The big issue is Ireland, the Scottish Highlands and Land Claims. The Civil War and 1688 didn't just change who was running the country they were also marked by massive changes in landownership with Catholics losing out severely in Ireland and the Scottish Highlands. But if you take away the Penal Laws and Catholics are equal again then dispossessed Catholics landlords will launch law suits and appeals to get their estates back. That meant that naturally post the land transfer the biggest opponents of any easing up on the Catholics were those with the most to lose, i.e. Anglo-Irish Landlords and the pro-Hannoverian Protestant Clans in the Highlands. It's worth noting that the
Gordon Riots were led by a certain
Lord George Gordon a fairly nutty son of the Duke of Gordon, a massive Highland landowner who had benefited from confiscated, ex-Catholic lands.
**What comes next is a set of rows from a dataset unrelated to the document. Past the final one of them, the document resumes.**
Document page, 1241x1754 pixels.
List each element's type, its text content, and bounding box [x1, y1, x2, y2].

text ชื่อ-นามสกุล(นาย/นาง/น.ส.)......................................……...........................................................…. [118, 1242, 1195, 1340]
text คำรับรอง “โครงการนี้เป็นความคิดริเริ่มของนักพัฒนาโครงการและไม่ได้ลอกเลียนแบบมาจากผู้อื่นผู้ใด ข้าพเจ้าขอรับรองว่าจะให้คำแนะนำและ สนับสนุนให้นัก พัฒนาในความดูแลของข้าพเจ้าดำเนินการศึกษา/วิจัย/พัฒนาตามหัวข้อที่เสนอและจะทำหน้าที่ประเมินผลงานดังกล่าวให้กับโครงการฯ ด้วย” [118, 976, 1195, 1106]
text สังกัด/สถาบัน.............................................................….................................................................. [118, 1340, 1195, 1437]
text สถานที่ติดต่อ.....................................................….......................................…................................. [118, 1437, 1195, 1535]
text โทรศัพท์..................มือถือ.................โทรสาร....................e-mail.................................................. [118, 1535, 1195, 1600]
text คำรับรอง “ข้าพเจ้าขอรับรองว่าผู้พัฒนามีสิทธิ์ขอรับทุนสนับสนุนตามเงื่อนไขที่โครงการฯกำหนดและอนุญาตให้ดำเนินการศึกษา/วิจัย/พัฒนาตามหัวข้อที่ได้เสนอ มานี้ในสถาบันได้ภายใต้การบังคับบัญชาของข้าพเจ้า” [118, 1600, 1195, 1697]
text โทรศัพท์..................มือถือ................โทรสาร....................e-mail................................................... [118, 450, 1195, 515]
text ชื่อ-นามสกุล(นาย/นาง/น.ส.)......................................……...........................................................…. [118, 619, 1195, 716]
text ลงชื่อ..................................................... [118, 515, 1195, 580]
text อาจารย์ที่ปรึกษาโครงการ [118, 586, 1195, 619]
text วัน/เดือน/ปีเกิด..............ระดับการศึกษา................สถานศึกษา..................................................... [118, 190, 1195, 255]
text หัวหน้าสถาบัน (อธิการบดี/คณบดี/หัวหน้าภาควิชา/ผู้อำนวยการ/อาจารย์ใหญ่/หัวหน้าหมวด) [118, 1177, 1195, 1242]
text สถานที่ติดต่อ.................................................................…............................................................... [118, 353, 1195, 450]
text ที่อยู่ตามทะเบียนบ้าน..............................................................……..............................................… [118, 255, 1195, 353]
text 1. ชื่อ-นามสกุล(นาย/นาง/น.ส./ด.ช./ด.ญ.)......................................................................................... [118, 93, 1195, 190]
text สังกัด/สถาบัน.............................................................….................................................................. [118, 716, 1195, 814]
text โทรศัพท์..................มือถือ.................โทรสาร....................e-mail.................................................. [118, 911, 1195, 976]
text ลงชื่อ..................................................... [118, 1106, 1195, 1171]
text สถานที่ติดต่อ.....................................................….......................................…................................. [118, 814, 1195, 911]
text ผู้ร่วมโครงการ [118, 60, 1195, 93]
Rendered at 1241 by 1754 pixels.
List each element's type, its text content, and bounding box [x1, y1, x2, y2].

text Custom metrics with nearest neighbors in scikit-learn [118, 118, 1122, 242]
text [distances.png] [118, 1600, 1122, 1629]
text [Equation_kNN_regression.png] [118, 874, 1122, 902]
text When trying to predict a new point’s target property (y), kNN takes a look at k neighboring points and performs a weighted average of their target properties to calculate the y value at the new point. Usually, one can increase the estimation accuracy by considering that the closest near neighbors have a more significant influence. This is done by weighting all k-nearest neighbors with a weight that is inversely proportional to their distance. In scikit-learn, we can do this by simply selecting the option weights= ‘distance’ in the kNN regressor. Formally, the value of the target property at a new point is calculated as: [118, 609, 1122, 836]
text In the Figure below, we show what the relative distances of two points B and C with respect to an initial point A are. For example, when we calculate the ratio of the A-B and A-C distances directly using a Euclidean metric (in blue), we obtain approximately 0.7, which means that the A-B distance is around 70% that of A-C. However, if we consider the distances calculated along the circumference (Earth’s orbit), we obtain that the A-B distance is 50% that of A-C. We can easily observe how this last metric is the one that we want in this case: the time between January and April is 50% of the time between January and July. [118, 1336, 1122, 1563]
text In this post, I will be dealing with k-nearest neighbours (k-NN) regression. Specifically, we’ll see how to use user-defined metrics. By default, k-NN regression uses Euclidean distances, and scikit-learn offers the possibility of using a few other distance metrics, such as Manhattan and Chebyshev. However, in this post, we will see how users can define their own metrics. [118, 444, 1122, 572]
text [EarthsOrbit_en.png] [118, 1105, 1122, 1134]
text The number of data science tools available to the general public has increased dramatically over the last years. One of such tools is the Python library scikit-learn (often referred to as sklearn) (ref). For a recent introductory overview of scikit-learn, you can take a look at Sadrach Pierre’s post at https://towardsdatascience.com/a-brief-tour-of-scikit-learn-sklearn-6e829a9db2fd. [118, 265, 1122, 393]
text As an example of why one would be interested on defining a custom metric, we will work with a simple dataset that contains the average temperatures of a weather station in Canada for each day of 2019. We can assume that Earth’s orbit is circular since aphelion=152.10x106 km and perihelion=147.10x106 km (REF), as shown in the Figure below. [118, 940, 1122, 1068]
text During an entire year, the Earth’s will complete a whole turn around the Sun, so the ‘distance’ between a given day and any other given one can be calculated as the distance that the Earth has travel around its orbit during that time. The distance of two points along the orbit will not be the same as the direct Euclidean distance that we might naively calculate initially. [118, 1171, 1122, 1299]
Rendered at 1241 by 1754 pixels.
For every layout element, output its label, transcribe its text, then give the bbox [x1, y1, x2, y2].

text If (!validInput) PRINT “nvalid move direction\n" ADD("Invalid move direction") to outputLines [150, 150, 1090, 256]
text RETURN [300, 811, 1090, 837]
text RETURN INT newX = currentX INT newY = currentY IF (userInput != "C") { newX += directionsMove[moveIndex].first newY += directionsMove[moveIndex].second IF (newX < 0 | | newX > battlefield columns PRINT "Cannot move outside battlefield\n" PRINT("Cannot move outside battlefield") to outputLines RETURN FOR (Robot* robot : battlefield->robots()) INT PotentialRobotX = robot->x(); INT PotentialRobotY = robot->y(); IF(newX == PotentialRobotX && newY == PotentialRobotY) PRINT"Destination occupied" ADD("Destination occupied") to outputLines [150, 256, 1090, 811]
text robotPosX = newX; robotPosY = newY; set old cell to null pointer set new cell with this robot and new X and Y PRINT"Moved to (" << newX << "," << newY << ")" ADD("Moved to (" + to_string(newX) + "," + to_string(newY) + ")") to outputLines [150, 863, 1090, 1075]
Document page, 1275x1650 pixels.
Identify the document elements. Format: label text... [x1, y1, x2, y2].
Bluntly while you might get Emancipation in England alone where anyone anti-Catholicism was relatively weak you are going to see die hard resistance in the House of Lords until Catholic land claims are far enough in the past that they can be safely ignored. And if you combine Anglican knee jerk anti-Catholicism (a powerful force; see the Glorious Revolution), the Irish Peerage and the Duke of Argyll you can't get Emancipation through the House of Lords with or without the Jacobite threat. And considering the number of Rotten Boroughs controlled by the Aristocracy in the 18th Century you probably couldn't get it through the Commons either. So with or without the Jacobites you're going to have to wait until the very end of the century to see reform.